EXERCISE
Could you restate the entries below word for word?

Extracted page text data
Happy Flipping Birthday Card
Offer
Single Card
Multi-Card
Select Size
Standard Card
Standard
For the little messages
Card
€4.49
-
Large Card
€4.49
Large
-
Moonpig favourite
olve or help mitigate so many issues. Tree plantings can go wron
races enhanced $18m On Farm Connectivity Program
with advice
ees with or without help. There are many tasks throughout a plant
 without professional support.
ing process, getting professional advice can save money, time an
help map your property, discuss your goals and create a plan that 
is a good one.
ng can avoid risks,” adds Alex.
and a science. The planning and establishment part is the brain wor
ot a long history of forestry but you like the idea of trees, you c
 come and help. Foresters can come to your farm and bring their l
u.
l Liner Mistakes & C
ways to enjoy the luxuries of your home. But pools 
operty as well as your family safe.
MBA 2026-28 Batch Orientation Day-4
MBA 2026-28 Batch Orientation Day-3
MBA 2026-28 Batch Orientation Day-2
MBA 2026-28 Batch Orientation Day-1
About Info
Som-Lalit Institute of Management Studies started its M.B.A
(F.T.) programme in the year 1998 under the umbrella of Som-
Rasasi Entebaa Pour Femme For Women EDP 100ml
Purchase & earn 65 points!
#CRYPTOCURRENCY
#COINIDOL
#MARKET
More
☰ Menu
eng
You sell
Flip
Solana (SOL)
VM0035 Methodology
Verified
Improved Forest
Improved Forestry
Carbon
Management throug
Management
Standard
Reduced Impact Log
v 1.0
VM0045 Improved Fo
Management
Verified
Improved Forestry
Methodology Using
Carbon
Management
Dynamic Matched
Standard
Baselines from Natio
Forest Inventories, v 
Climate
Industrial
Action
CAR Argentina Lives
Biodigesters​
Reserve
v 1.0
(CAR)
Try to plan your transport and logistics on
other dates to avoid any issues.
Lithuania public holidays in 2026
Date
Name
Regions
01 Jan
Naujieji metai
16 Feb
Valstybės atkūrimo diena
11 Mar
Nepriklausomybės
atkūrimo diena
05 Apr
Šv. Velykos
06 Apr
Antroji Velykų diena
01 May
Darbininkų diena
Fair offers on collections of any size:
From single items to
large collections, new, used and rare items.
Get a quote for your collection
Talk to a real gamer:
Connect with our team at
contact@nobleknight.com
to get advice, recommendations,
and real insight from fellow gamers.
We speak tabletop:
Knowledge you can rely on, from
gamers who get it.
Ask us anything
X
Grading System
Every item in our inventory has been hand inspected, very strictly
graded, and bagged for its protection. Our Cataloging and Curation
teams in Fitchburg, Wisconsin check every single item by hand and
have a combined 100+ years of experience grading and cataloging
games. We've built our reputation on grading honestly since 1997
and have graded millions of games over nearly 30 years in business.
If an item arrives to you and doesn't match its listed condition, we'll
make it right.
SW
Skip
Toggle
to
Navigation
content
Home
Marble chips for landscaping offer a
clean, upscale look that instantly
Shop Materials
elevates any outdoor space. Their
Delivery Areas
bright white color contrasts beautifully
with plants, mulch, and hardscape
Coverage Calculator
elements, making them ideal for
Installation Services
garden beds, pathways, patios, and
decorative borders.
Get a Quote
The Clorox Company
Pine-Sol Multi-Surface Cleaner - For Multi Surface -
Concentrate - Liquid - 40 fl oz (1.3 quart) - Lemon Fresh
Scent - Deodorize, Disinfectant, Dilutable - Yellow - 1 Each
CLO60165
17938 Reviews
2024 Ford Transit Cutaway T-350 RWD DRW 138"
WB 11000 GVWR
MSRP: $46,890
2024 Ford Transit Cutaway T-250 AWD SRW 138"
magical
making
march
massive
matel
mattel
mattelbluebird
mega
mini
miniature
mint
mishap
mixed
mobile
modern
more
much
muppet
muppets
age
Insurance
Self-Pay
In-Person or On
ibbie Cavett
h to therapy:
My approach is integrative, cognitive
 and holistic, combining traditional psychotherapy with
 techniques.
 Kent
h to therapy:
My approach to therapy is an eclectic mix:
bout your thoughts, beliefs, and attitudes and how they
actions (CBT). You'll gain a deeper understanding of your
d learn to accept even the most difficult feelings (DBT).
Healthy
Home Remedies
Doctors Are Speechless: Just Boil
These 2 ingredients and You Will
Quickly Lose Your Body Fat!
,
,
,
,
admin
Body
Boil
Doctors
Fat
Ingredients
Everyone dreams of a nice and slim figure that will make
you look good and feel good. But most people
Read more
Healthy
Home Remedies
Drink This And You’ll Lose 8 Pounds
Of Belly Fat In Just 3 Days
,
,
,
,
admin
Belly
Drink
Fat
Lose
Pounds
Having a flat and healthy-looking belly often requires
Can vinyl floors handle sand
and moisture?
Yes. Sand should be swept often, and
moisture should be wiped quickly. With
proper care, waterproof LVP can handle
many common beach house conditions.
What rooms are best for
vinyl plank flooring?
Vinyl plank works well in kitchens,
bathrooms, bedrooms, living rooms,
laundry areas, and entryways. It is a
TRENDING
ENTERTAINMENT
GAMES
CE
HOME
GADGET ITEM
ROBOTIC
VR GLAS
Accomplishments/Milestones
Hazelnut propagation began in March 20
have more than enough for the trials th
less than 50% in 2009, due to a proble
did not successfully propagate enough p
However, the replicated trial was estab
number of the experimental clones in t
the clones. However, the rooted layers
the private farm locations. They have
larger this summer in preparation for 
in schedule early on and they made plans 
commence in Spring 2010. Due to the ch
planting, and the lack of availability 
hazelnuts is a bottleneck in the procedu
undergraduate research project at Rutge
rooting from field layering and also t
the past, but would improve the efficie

ANSWER BOX
Happy Flipping Birthday Card
Offer
Single Card
Multi-Card
Select Size
Standard Card
Standard
For the little messages
Card
€4.49
-
Large Card
€4.49
Large
-
Moonpig favourite
olve or help mitigate so many issues. Tree plantings can go wron
races enhanced $18m On Farm Connectivity Program
with advice
ees with or without help. There are many tasks throughout a plant
 without professional support.
ing process, getting professional advice can save money, time an
help map your property, discuss your goals and create a plan that 
is a good one.
ng can avoid risks,” adds Alex.
and a science. The planning and establishment part is the brain wor
ot a long history of forestry but you like the idea of trees, you c
 come and help. Foresters can come to your farm and bring their l
u.
l Liner Mistakes & C
ways to enjoy the luxuries of your home. But pools 
operty as well as your family safe.
MBA 2026-28 Batch Orientation Day-4
MBA 2026-28 Batch Orientation Day-3
MBA 2026-28 Batch Orientation Day-2
MBA 2026-28 Batch Orientation Day-1
About Info
Som-Lalit Institute of Management Studies started its M.B.A
(F.T.) programme in the year 1998 under the umbrella of Som-
Rasasi Entebaa Pour Femme For Women EDP 100ml
Purchase & earn 65 points!
#CRYPTOCURRENCY
#COINIDOL
#MARKET
More
☰ Menu
eng
You sell
Flip
Solana (SOL)
VM0035 Methodology
Verified
Improved Forest
Improved Forestry
Carbon
Management throug
Management
Standard
Reduced Impact Log
v 1.0
VM0045 Improved Fo
Management
Verified
Improved Forestry
Methodology Using
Carbon
Management
Dynamic Matched
Standard
Baselines from Natio
Forest Inventories, v 
Climate
Industrial
Action
CAR Argentina Lives
Biodigesters​
Reserve
v 1.0
(CAR)
Try to plan your transport and logistics on
other dates to avoid any issues.
Lithuania public holidays in 2026
Date
Name
Regions
01 Jan
Naujieji metai
16 Feb
Valstybės atkūrimo diena
11 Mar
Nepriklausomybės
atkūrimo diena
05 Apr
Šv. Velykos
06 Apr
Antroji Velykų diena
01 May
Darbininkų diena
Fair offers on collections of any size:
From single items to
large collections, new, used and rare items.
Get a quote for your collection
Talk to a real gamer:
Connect with our team at
contact@nobleknight.com
to get advice, recommendations,
and real insight from fellow gamers.
We speak tabletop:
Knowledge you can rely on, from
gamers who get it.
Ask us anything
X
Grading System
Every item in our inventory has been hand inspected, very strictly
graded, and bagged for its protection. Our Cataloging and Curation
teams in Fitchburg, Wisconsin check every single item by hand and
have a combined 100+ years of experience grading and cataloging
games. We've built our reputation on grading honestly since 1997
and have graded millions of games over nearly 30 years in business.
If an item arrives to you and doesn't match its listed condition, we'll
make it right.
SW
Skip
Toggle
to
Navigation
content
Home
Marble chips for landscaping offer a
clean, upscale look that instantly
Shop Materials
elevates any outdoor space. Their
Delivery Areas
bright white color contrasts beautifully
with plants, mulch, and hardscape
Coverage Calculator
elements, making them ideal for
Installation Services
garden beds, pathways, patios, and
decorative borders.
Get a Quote
The Clorox Company
Pine-Sol Multi-Surface Cleaner - For Multi Surface -
Concentrate - Liquid - 40 fl oz (1.3 quart) - Lemon Fresh
Scent - Deodorize, Disinfectant, Dilutable - Yellow - 1 Each
CLO60165
17938 Reviews
2024 Ford Transit Cutaway T-350 RWD DRW 138"
WB 11000 GVWR
MSRP: $46,890
2024 Ford Transit Cutaway T-250 AWD SRW 138"
magical
making
march
massive
matel
mattel
mattelbluebird
mega
mini
miniature
mint
mishap
mixed
mobile
modern
more
much
muppet
muppets
age
Insurance
Self-Pay
In-Person or On
ibbie Cavett
h to therapy:
My approach is integrative, cognitive
 and holistic, combining traditional psychotherapy with
 techniques.
 Kent
h to therapy:
My approach to therapy is an eclectic mix:
bout your thoughts, beliefs, and attitudes and how they
actions (CBT). You'll gain a deeper understanding of your
d learn to accept even the most difficult feelings (DBT).
Healthy
Home Remedies
Doctors Are Speechless: Just Boil
These 2 ingredients and You Will
Quickly Lose Your Body Fat!
,
,
,
,
admin
Body
Boil
Doctors
Fat
Ingredients
Everyone dreams of a nice and slim figure that will make
you look good and feel good. But most people
Read more
Healthy
Home Remedies
Drink This And You’ll Lose 8 Pounds
Of Belly Fat In Just 3 Days
,
,
,
,
admin
Belly
Drink
Fat
Lose
Pounds
Having a flat and healthy-looking belly often requires
Can vinyl floors handle sand
and moisture?
Yes. Sand should be swept often, and
moisture should be wiped quickly. With
proper care, waterproof LVP can handle
many common beach house conditions.
What rooms are best for
vinyl plank flooring?
Vinyl plank works well in kitchens,
bathrooms, bedrooms, living rooms,
laundry areas, and entryways. It is a
TRENDING
ENTERTAINMENT
GAMES
CE
HOME
GADGET ITEM
ROBOTIC
VR GLAS
Accomplishments/Milestones
Hazelnut propagation began in March 20
have more than enough for the trials th
less than 50% in 2009, due to a proble
did not successfully propagate enough p
However, the replicated trial was estab
number of the experimental clones in t
the clones. However, the rooted layers
the private farm locations. They have
larger this summer in preparation for 
in schedule early on and they made plans 
commence in Spring 2010. Due to the ch
planting, and the lack of availability 
hazelnuts is a bottleneck in the procedu
undergraduate research project at Rutge
rooting from field layering and also t
the past, but would improve the efficie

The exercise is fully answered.